Data for the task ::

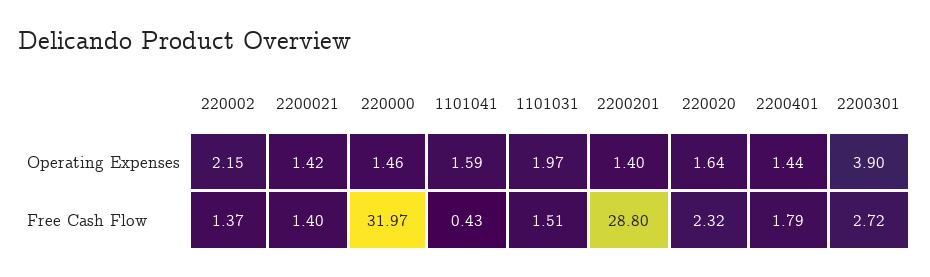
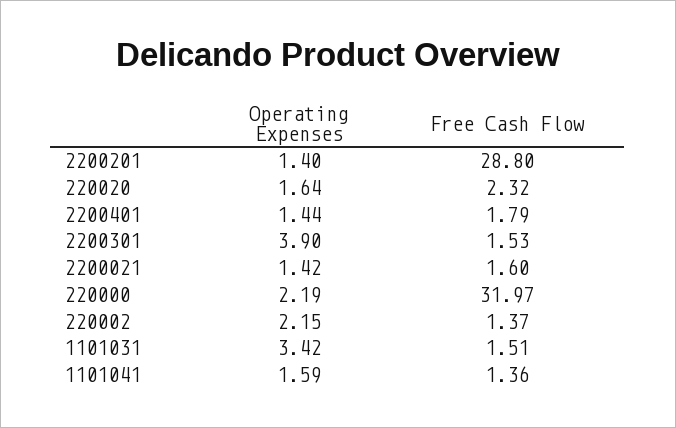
  {
    "220002": {
      "Operating Expenses": 2.15,
      "Free Cash Flow": 1.37
    },
    "2200021": {
      "Operating Expenses": 1.42,
-     "Free Cash Flow": 1.4
+     "Free Cash Flow": 1.6
    },
    "220000": {
-     "Operating Expenses": 1.46,
+     "Operating Expenses": 2.19,
      "Free Cash Flow": 31.97
    },
    "1101041": {
      "Operating Expenses": 1.59,
-     "Free Cash Flow": 0.43
+     "Free Cash Flow": 1.36
    },
    "1101031": {
-     "Operating Expenses": 1.97,
+     "Operating Expenses": 3.42,
      "Free Cash Flow": 1.51
    },
    "2200201": {
      "Operating Expenses": 1.4,
      "Free Cash Flow": 28.8
    },
    "220020": {
      "Operating Expenses": 1.64,
      "Free Cash Flow": 2.32
    },
    "2200401": {
      "Operating Expenses": 1.44,
      "Free Cash Flow": 1.79
    },
    "2200301": {
      "Operating Expenses": 3.9,
-     "Free Cash Flow": 2.72
+     "Free Cash Flow": 1.53
    }
  }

Your assignment :: Output every record exactly, minus the pictures.

Worked solution ::
  {
    "220002": {
      "Operating Expenses": 2.15,
      "Free Cash Flow": 1.37
    },
    "2200021": {
      "Operating Expenses": 1.42,
-     "Free Cash Flow": 1.4
+     "Free Cash Flow": 1.6
    },
    "220000": {
-     "Operating Expenses": 1.46,
+     "Operating Expenses": 2.19,
      "Free Cash Flow": 31.97
    },
    "1101041": {
      "Operating Expenses": 1.59,
-     "Free Cash Flow": 0.43
+     "Free Cash Flow": 1.36
    },
    "1101031": {
-     "Operating Expenses": 1.97,
+     "Operating Expenses": 3.42,
      "Free Cash Flow": 1.51
    },
    "2200201": {
      "Operating Expenses": 1.4,
      "Free Cash Flow": 28.8
    },
    "220020": {
      "Operating Expenses": 1.64,
      "Free Cash Flow": 2.32
    },
    "2200401": {
      "Operating Expenses": 1.44,
      "Free Cash Flow": 1.79
    },
    "2200301": {
      "Operating Expenses": 3.9,
-     "Free Cash Flow": 2.72
+     "Free Cash Flow": 1.53
    }
  }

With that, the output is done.